* OBJETIVO DO EXERCÍCIO:
Reescreva a parte do trecho sobre o cortejo do faraó que começa em "A liteira parou." e vai até "ambiente do templo.", substituindo "liteira" por "carruagem".

* TRECHO DO DOCUMENTO:
A liteira parou. O cortejo real chegara mesmo junto ao pórtico. Escravos colocaram-se de cócoras, servindo de degraus, para que o divino rei pudesse sair da liteira comodamente. Alguns escravos, que previamente se haviam colocado junto ao colossal pórtico, munidos de compridas trombetas, vendo chegar o cortejo real, haviam tocado os seus instrumentos, pelo que, à chegada do faraó, já o Sumo-Sacerdote abrira as enormes portas, de par em par, no que foi ajudado pelos escravos, que para fazerem tal tarefa, teve o Sumo-Sacerdote de lhes vendar os olhos, para que olhares ímpios não tornassem impuro o purificado ambiente do templo.

* DADOS SELECIONADOS:
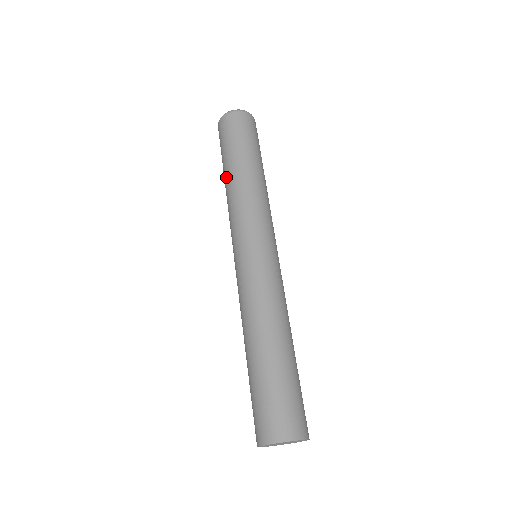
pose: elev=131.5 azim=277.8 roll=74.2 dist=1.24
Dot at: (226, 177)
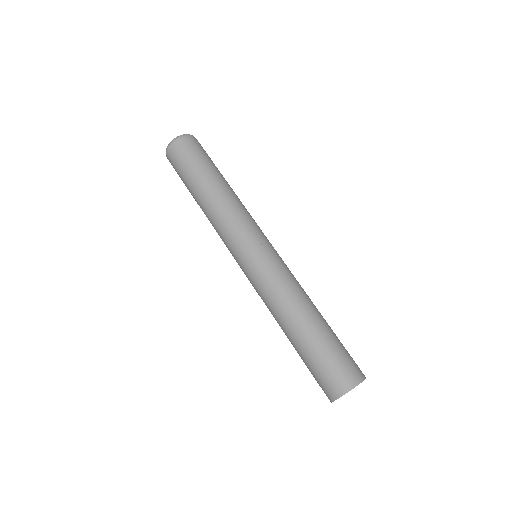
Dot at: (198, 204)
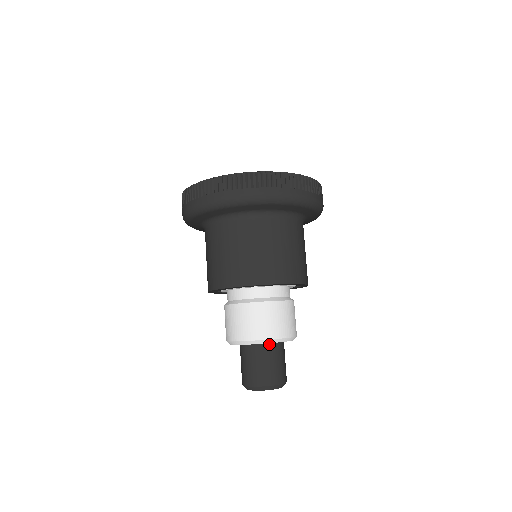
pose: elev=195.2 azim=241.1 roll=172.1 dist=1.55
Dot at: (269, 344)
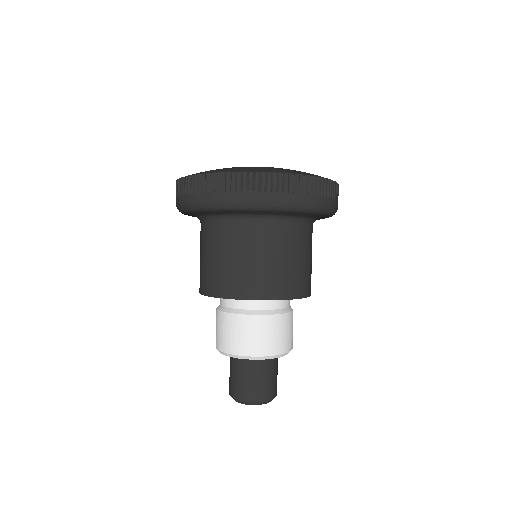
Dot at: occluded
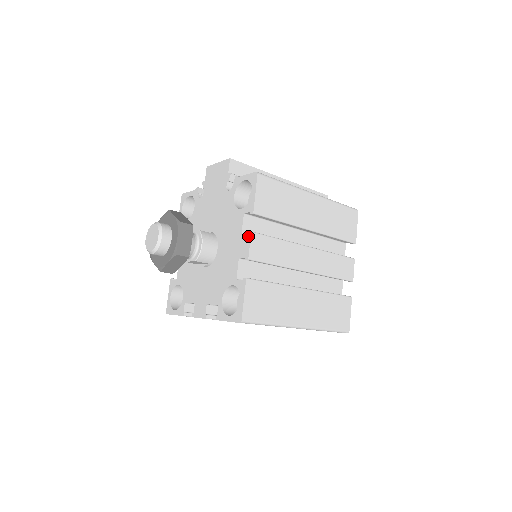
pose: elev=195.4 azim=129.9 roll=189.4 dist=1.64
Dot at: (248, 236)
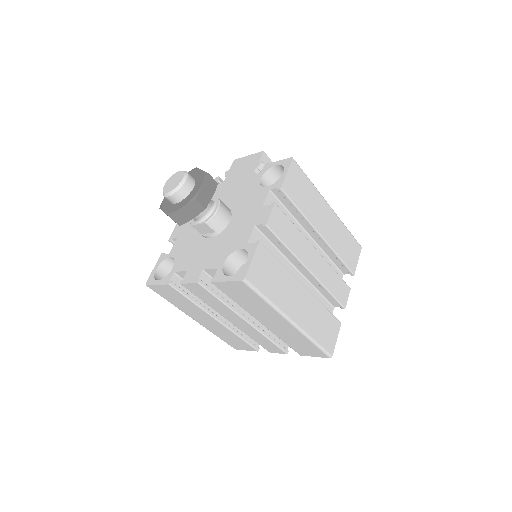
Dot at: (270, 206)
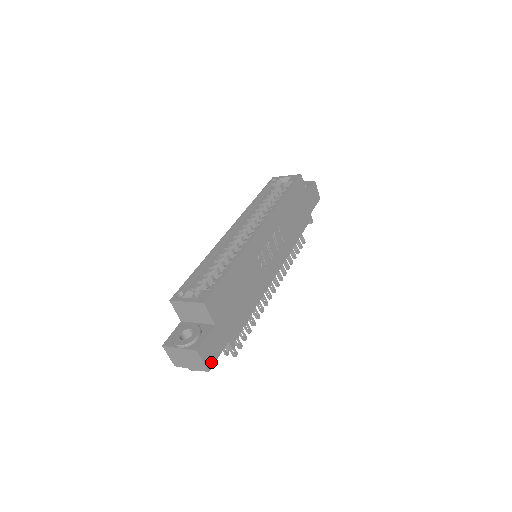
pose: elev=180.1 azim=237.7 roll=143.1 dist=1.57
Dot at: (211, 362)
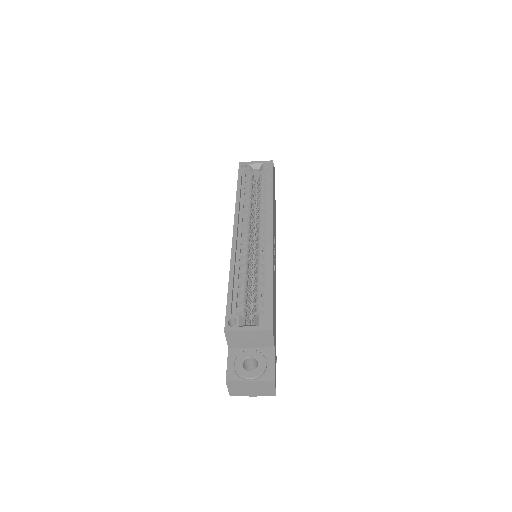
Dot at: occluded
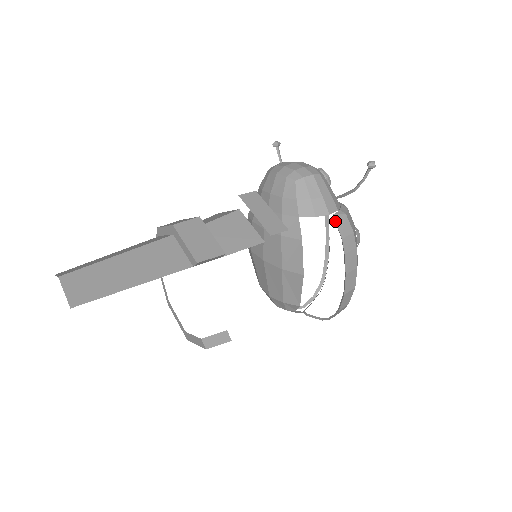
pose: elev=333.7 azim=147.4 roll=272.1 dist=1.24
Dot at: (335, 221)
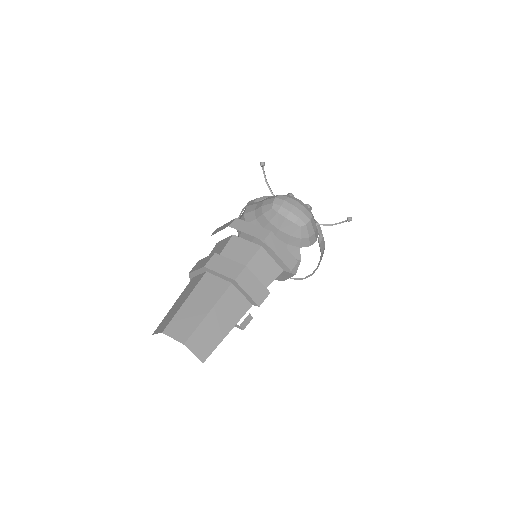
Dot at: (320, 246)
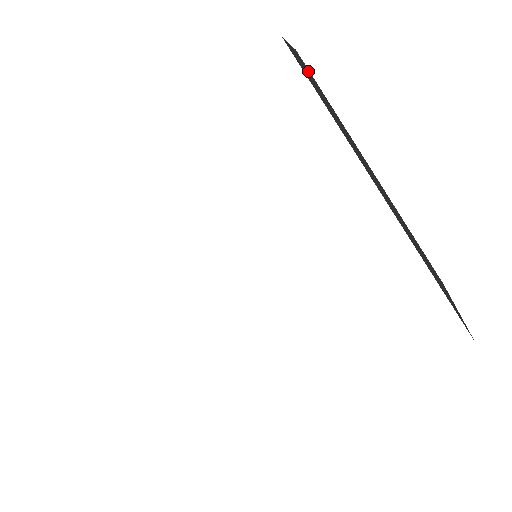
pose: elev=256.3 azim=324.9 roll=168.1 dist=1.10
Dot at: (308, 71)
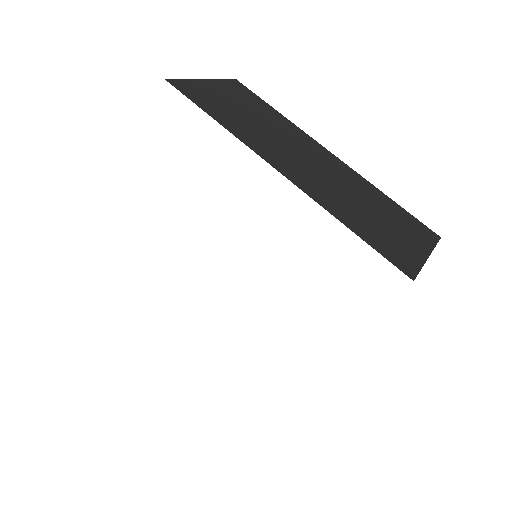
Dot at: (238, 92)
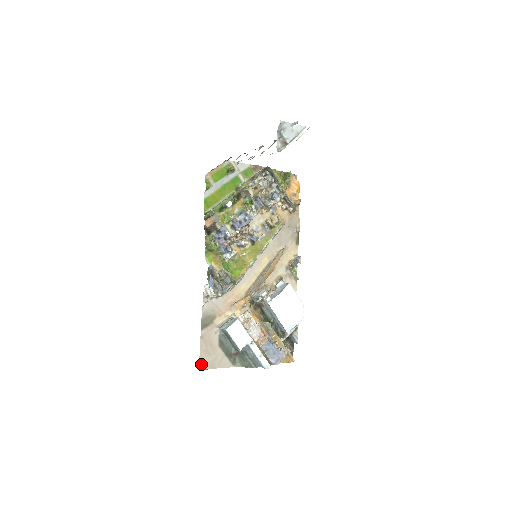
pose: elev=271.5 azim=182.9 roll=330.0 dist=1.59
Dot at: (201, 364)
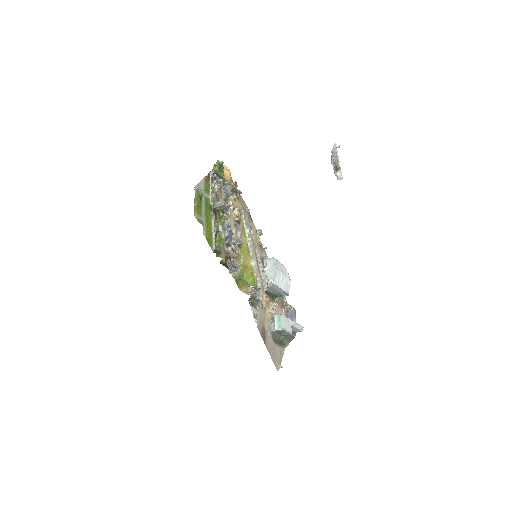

* RESPOSTA DA TAREFA:
A carruagem parou. O cortejo real chegara mesmo junto ao pórtico. Escravos colocaram-se de cócoras, servindo de degraus, para que o divino rei pudesse sair da carruagem comodamente. Alguns escravos, que previamente se haviam colocado junto ao colossal pórtico, munidos de compridas trombetas, vendo chegar o cortejo real, haviam tocado os seus instrumentos, pelo que, à chegada do faraó, já o Sumo-Sacerdote abrira as enormes portas, de par em par, no que foi ajudado pelos escravos, que para fazerem tal tarefa, teve o Sumo-Sacerdote de lhes vendar os olhos, para que olhares ímpios não tornassem impuro o purificado ambiente do templo.